Liverpool Football Club - The Envy of All
“Guess we’re living rent free in your head, mate.”
This phrase, in itself, is an overused cliché of social media that, like most other phrases originating on Twitter, has become marred by accounts with names of “IconicPogba” and “CityChief” who use it to propagate the air of ridiculous sensationalism that is modern football.
Liverpool fans like it a lot. But that’s because, out of everybody, Liverpool fans are most qualified to use it. After all, it does seem like everybody detests the Reds.
If one had perused Twitter over the last twenty-four hours, they would’ve had that enforced by a debauched, inflammatory, catatonically moronic video posted by 888 Sport. (Truth be told, this writer had reservations over linking it in the above text, as giving the video the time of day would be counter-productive to anyone’s sanity.)
However, there is an especially poignant line in the video (in which a United fan, Spurs fan and an especially vocal City fan all decry the state of Liverpool’s fanbase, making very few sensible points) from the United fan.
“Be hated and enjoy it mate, that’s what success brings.”
Liverpool fans can indeed revel in that. Because not only are they European Champions, but they are top of the league. Not only have they got the most likeable manager in world football, but they have a squad with soul; players described as “mentality monsters.”
No other club has those things. For the first time since the eighties, Liverpool can boast about being a European force.
And that’s the thing, isn’t it? Throughout the forty years since Liverpool were kings of England, Reds fans had to endure their fiercest rivals overtaking their record number of titles. They watched their dynasty be torn down, to be replaced by the old enemy. During Alex Ferguson’s entire reign, there is not one sane Liverpool fan who wasn’t green with envy. There wasn’t a single British football fan who wasn’t green with envy.
United were hated for it. Because their fans were “arrogant” – a criticism often launched at Liverpool fans.
Well, you stage an impossible comeback against Barcelona to make a second consecutive Champions League final and try not to be slightly confident.
The football team that was flirting with relegation under Roy Hodgson is at the precipice of English football, and not a single Liverpool fan is bragging about the title race already being over. Yet they’re still labelled as “intolerable.”

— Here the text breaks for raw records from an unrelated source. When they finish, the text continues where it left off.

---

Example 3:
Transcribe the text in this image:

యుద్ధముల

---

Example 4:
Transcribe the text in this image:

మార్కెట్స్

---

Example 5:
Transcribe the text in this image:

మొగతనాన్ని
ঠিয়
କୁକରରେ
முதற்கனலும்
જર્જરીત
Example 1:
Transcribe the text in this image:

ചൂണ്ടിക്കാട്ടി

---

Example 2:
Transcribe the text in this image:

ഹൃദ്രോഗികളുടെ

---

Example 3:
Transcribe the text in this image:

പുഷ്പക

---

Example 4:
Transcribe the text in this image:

Liverpool fans are “intolerable” because they are constantly being taunted, told their fabled atmosphere is a myth and that they’re always the victims. A phrase, by the way, that stemmed from the Hillsborough disaster.

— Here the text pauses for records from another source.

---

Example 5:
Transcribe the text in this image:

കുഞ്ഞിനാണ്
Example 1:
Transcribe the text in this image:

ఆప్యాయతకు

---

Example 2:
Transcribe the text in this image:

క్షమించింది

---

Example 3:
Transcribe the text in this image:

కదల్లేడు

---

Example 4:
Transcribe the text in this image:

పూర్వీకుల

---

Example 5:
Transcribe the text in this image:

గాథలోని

These fans would love to see Liverpool collapse, they say, because of the folly of their supporters. Because the saying “This is our year” will backfire again.
That is a lie. They would love to see Liverpool collapse because every fan wants what they don’t have and hates what they can’t have.
Manchester City are the reigning Champions of England, and yet they’re not celebrated as beacons of footballing success. Why? Because machines can’t be truly beautiful without a soul. Because there is no romance in a team that was bought and paid for to be the footballing terminator.
Liverpool have a charismatic leader, an imperious colossus at the back that may well be the best at his job in the world, a local lad with a wand of a right foot and a front three that all seem rather fun. Reasons to criticise Liverpool are thin on the ground, which means the same tropes need to be dragged up again and again and again.
Does it matter? No. Why? Because Liverpool are like Manchester United used to be: winners with souls.
This letter to a newspaper by a Manchester United fan, sums it up rather nicely.
“It looks like Liverpool have managed to pull off the ultimate wind-up. They’ve found a manager who not only plays attractive football and wins trophies, but he’s also impossible not to like.”
There, in itself, is the crux of everything. Liverpool are the envy of all, because they have something that everyone else wishes they had.
Football tribalism is at its most prevalent. That manifests itself in dreadful videos like the above, but it won’t ever change.
All Liverpool fans can really do is enjoy taking up so much space in other people’s heads without paying a penny.